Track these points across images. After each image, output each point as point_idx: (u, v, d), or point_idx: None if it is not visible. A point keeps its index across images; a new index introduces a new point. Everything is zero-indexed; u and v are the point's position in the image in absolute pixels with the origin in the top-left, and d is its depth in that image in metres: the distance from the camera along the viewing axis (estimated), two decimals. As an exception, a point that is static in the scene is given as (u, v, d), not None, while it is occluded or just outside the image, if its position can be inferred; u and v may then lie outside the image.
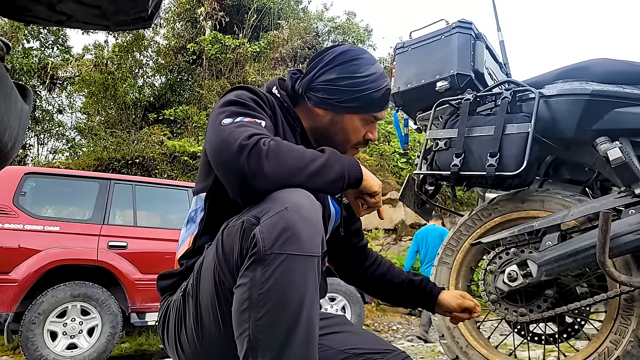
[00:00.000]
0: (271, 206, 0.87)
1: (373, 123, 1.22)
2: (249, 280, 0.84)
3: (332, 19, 14.96)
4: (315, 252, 0.86)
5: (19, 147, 0.69)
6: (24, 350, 3.58)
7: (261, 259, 0.83)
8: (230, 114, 1.04)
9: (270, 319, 0.81)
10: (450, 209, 7.64)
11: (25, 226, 3.79)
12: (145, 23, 0.65)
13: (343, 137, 1.20)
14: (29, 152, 10.92)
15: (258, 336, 0.81)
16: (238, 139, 0.94)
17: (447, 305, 1.32)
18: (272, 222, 0.84)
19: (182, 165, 9.19)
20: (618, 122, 1.73)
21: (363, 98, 1.15)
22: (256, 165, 0.91)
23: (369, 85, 1.15)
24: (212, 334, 0.98)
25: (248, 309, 0.83)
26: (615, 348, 1.59)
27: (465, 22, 2.13)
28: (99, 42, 12.67)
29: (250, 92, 1.13)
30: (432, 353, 4.01)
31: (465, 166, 1.83)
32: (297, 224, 0.84)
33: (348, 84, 1.14)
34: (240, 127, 0.99)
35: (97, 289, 3.91)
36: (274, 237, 0.83)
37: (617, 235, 1.55)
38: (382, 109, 1.21)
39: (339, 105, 1.15)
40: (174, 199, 4.79)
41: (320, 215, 0.90)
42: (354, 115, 1.17)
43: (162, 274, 1.18)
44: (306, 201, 0.89)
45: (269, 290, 0.82)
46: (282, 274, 0.82)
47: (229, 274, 0.91)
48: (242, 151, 0.92)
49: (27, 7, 0.58)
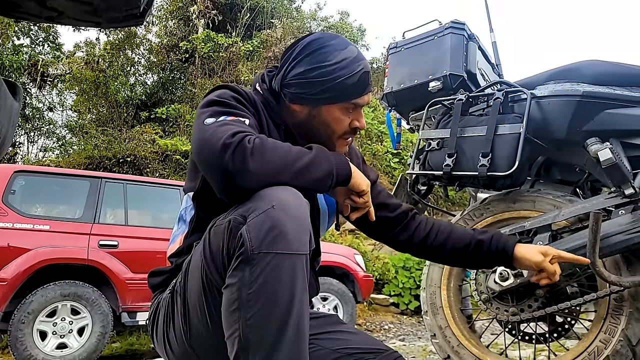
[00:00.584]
0: (258, 205, 0.87)
1: (357, 110, 1.15)
2: (238, 280, 0.83)
3: (325, 19, 14.96)
4: (303, 250, 0.85)
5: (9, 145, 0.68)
6: (13, 350, 3.54)
7: (249, 259, 0.83)
8: (212, 114, 1.02)
9: (260, 319, 0.81)
10: (443, 208, 7.67)
11: (15, 225, 3.75)
12: (137, 20, 0.64)
13: (326, 130, 1.14)
14: (18, 150, 10.81)
15: (248, 336, 0.81)
16: (222, 137, 0.92)
17: (525, 262, 1.22)
18: (259, 221, 0.84)
19: (174, 164, 9.14)
20: (609, 124, 1.75)
21: (336, 87, 1.08)
22: (240, 163, 0.90)
23: (341, 72, 1.08)
24: (200, 333, 0.98)
25: (238, 309, 0.83)
26: (605, 347, 1.61)
27: (458, 23, 2.14)
28: (90, 40, 12.56)
29: (232, 90, 1.10)
30: (423, 352, 4.03)
31: (458, 166, 1.84)
32: (284, 223, 0.84)
33: (318, 75, 1.08)
34: (223, 125, 0.97)
35: (88, 288, 3.88)
36: (261, 236, 0.83)
37: (607, 236, 1.57)
38: (361, 94, 1.12)
39: (314, 99, 1.10)
40: (165, 198, 4.77)
41: (307, 212, 0.90)
42: (331, 106, 1.11)
43: (153, 271, 1.18)
44: (293, 199, 0.88)
45: (258, 290, 0.82)
46: (270, 274, 0.82)
47: (217, 273, 0.91)
48: (227, 149, 0.91)
49: (17, 3, 0.58)
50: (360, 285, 5.11)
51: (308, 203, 0.92)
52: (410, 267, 7.30)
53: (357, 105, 1.14)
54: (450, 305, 2.00)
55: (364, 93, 1.13)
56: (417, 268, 7.20)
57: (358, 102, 1.13)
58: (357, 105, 1.14)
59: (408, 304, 7.09)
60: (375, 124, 10.83)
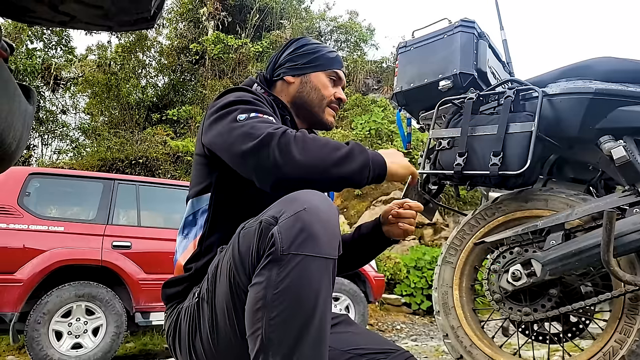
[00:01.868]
0: (289, 207, 0.87)
1: (338, 84, 1.35)
2: (265, 279, 0.83)
3: (334, 19, 14.95)
4: (332, 255, 0.86)
5: (23, 148, 0.69)
6: (29, 350, 3.59)
7: (278, 259, 0.83)
8: (243, 111, 1.08)
9: (283, 319, 0.81)
10: (454, 208, 7.63)
11: (30, 226, 3.80)
12: (148, 23, 0.65)
13: (317, 94, 1.31)
14: (33, 153, 10.96)
15: (270, 336, 0.81)
16: (263, 130, 0.99)
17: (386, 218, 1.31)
18: (291, 222, 0.84)
19: (185, 165, 9.20)
20: (622, 121, 1.72)
21: (322, 57, 1.33)
22: (286, 153, 0.97)
23: (322, 48, 1.35)
24: (229, 338, 0.97)
25: (262, 308, 0.83)
26: (620, 347, 1.59)
27: (467, 21, 2.12)
28: (102, 43, 12.70)
29: (247, 92, 1.18)
30: (436, 352, 4.01)
31: (469, 165, 1.82)
32: (315, 226, 0.84)
33: (306, 49, 1.33)
34: (260, 121, 1.04)
35: (102, 288, 3.92)
36: (292, 237, 0.83)
37: (621, 234, 1.55)
38: (340, 68, 1.36)
39: (305, 67, 1.31)
40: (177, 199, 4.79)
41: (337, 219, 0.90)
42: (319, 73, 1.32)
43: (168, 281, 1.17)
44: (324, 204, 0.89)
45: (284, 291, 0.82)
46: (298, 275, 0.82)
47: (245, 276, 0.90)
48: (271, 140, 0.97)
49: (30, 8, 0.58)
50: (371, 285, 5.10)
51: (338, 210, 0.93)
52: (422, 267, 7.27)
53: (338, 78, 1.35)
54: (462, 305, 1.98)
55: (341, 68, 1.36)
56: (428, 268, 7.17)
57: (339, 74, 1.35)
58: (338, 77, 1.35)
59: (420, 304, 7.06)
60: (385, 123, 10.80)
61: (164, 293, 1.18)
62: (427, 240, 8.74)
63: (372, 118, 10.83)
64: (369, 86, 13.49)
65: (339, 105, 1.35)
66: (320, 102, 1.31)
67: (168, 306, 1.16)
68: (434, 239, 8.75)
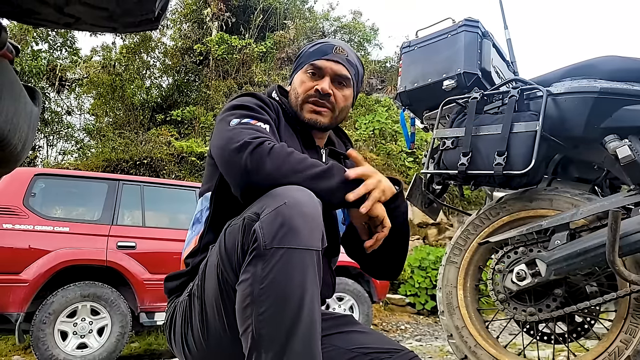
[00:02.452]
0: (270, 202, 0.89)
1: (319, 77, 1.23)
2: (251, 275, 0.85)
3: (338, 19, 14.94)
4: (315, 245, 0.86)
5: (29, 149, 0.69)
6: (35, 350, 3.61)
7: (262, 254, 0.84)
8: (237, 116, 1.10)
9: (272, 314, 0.82)
10: (458, 208, 7.61)
11: (36, 227, 3.83)
12: (152, 25, 0.65)
13: (294, 95, 1.25)
14: (38, 154, 11.01)
15: (261, 332, 0.82)
16: (243, 137, 1.00)
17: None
18: (271, 217, 0.86)
19: (190, 165, 9.22)
20: (627, 120, 1.72)
21: (303, 56, 1.28)
22: (258, 161, 0.96)
23: (307, 46, 1.30)
24: (218, 334, 0.99)
25: (250, 305, 0.84)
26: (626, 347, 1.58)
27: (471, 21, 2.12)
28: (106, 44, 12.74)
29: (256, 98, 1.20)
30: (440, 353, 4.00)
31: (473, 165, 1.82)
32: (295, 219, 0.85)
33: (298, 53, 1.31)
34: (247, 128, 1.05)
35: (107, 289, 3.94)
36: (273, 231, 0.84)
37: (626, 234, 1.54)
38: (319, 57, 1.23)
39: (293, 72, 1.30)
40: (181, 199, 4.81)
41: (319, 211, 0.91)
42: (299, 73, 1.26)
43: (169, 275, 1.20)
44: (305, 197, 0.90)
45: (270, 285, 0.83)
46: (282, 268, 0.83)
47: (232, 272, 0.92)
48: (246, 148, 0.98)
49: (35, 10, 0.59)
50: (375, 285, 5.09)
51: (320, 202, 0.93)
52: (426, 267, 7.25)
53: (319, 70, 1.23)
54: (466, 305, 1.98)
55: (322, 57, 1.23)
56: (433, 268, 7.15)
57: (316, 64, 1.23)
58: (318, 68, 1.23)
59: (424, 304, 7.05)
60: (389, 123, 10.78)
61: (165, 287, 1.20)
62: (432, 240, 8.72)
63: (375, 118, 10.82)
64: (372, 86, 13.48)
65: (321, 97, 1.21)
66: (296, 100, 1.24)
67: (168, 300, 1.19)
68: (438, 238, 8.73)
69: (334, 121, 1.26)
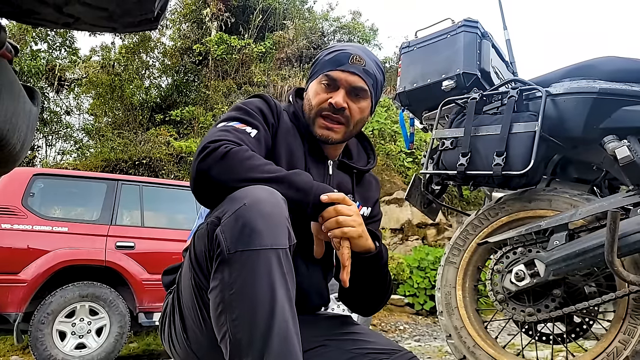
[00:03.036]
0: (230, 205, 0.87)
1: (333, 88, 1.16)
2: (219, 282, 0.84)
3: (337, 19, 14.93)
4: (279, 244, 0.84)
5: (28, 149, 0.69)
6: (34, 350, 3.61)
7: (226, 260, 0.83)
8: (227, 118, 1.10)
9: (245, 318, 0.81)
10: (457, 208, 7.61)
11: (34, 227, 3.82)
12: (152, 25, 0.65)
13: (307, 106, 1.20)
14: (37, 154, 11.00)
15: (237, 336, 0.81)
16: (206, 140, 0.99)
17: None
18: (232, 220, 0.85)
19: (189, 165, 9.20)
20: (626, 121, 1.72)
21: (319, 63, 1.21)
22: (204, 167, 0.95)
23: (324, 53, 1.22)
24: (197, 335, 1.00)
25: (223, 311, 0.83)
26: (624, 348, 1.58)
27: (471, 21, 2.12)
28: (105, 44, 12.72)
29: (262, 100, 1.18)
30: (439, 353, 4.00)
31: (472, 165, 1.82)
32: (255, 220, 0.83)
33: (315, 58, 1.24)
34: (222, 131, 1.04)
35: (105, 289, 3.93)
36: (235, 235, 0.83)
37: (625, 235, 1.54)
38: (334, 68, 1.16)
39: (309, 79, 1.23)
40: (180, 200, 4.81)
41: (282, 207, 0.88)
42: (313, 82, 1.20)
43: (166, 269, 1.22)
44: (265, 195, 0.88)
45: (240, 290, 0.82)
46: (248, 271, 0.82)
47: (203, 277, 0.92)
48: (201, 152, 0.97)
49: (35, 10, 0.59)
50: (374, 286, 5.08)
51: (284, 200, 0.91)
52: (425, 267, 7.25)
53: (334, 81, 1.16)
54: (465, 306, 1.98)
55: (337, 67, 1.16)
56: (432, 268, 7.16)
57: (331, 75, 1.16)
58: (333, 79, 1.16)
59: (423, 305, 7.05)
60: (388, 123, 10.79)
61: (163, 280, 1.23)
62: (430, 240, 8.72)
63: (375, 118, 10.82)
64: (372, 86, 13.45)
65: (335, 112, 1.15)
66: (309, 112, 1.19)
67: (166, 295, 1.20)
68: (437, 239, 8.73)
69: (347, 135, 1.20)
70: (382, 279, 1.15)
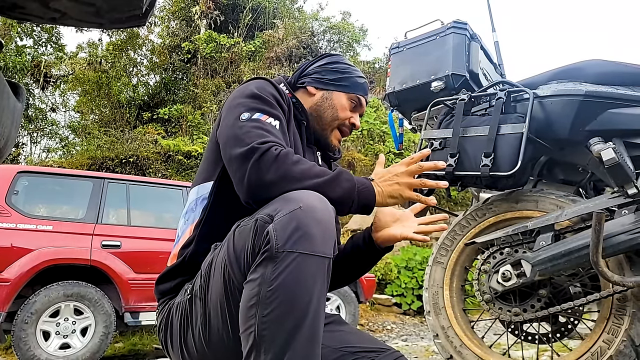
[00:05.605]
0: (285, 205, 0.88)
1: (357, 110, 1.32)
2: (260, 276, 0.84)
3: (327, 19, 14.94)
4: (328, 253, 0.86)
5: (12, 146, 0.68)
6: (17, 350, 3.55)
7: (273, 256, 0.83)
8: (248, 109, 1.08)
9: (276, 317, 0.81)
10: (445, 209, 7.66)
11: (18, 225, 3.76)
12: (140, 21, 0.64)
13: (332, 113, 1.28)
14: (21, 151, 10.84)
15: (263, 333, 0.81)
16: (252, 140, 0.99)
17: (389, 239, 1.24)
18: (286, 220, 0.85)
19: (177, 164, 9.16)
20: (611, 123, 1.74)
21: (350, 79, 1.30)
22: (262, 171, 0.96)
23: (353, 71, 1.32)
24: (221, 336, 0.98)
25: (256, 305, 0.83)
26: (608, 347, 1.60)
27: (460, 23, 2.13)
28: (92, 41, 12.63)
29: (272, 86, 1.18)
30: (426, 353, 4.02)
31: (460, 166, 1.83)
32: (310, 224, 0.85)
33: (336, 67, 1.31)
34: (256, 127, 1.03)
35: (91, 288, 3.88)
36: (287, 235, 0.84)
37: (610, 236, 1.56)
38: (365, 95, 1.33)
39: (330, 83, 1.29)
40: (168, 199, 4.77)
41: (333, 218, 0.90)
42: (342, 94, 1.29)
43: (161, 276, 1.17)
44: (319, 203, 0.90)
45: (278, 288, 0.82)
46: (292, 273, 0.82)
47: (240, 273, 0.91)
48: (253, 154, 0.97)
49: (20, 4, 0.58)
50: (362, 286, 5.10)
51: (334, 209, 0.93)
52: (412, 267, 7.29)
53: (359, 104, 1.32)
54: (452, 306, 2.00)
55: (366, 94, 1.34)
56: (419, 268, 7.20)
57: (360, 100, 1.32)
58: (359, 103, 1.32)
59: (410, 304, 7.09)
60: (377, 124, 10.82)
61: (156, 289, 1.18)
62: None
63: (364, 118, 10.85)
64: (361, 87, 13.48)
65: (350, 131, 1.33)
66: (333, 121, 1.28)
67: (160, 302, 1.17)
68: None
69: None
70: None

## What the task asks
Only one part of the material above is to be transcribed, namely the lines starting with the line that has "6: (24, 350, 3.58)" and going on through the line that has "22: (256, 165, 0.91)", exactly as they stand.

## Answer for this exercise
6: (24, 350, 3.58)
7: (261, 259, 0.83)
8: (230, 114, 1.04)
9: (270, 319, 0.81)
10: (450, 209, 7.64)
11: (25, 226, 3.79)
12: (145, 23, 0.65)
13: (343, 137, 1.20)
14: (29, 152, 10.92)
15: (258, 336, 0.81)
16: (238, 139, 0.94)
17: (447, 305, 1.32)
18: (272, 222, 0.84)
19: (182, 165, 9.19)
20: (618, 122, 1.73)
21: (363, 98, 1.15)
22: (256, 165, 0.91)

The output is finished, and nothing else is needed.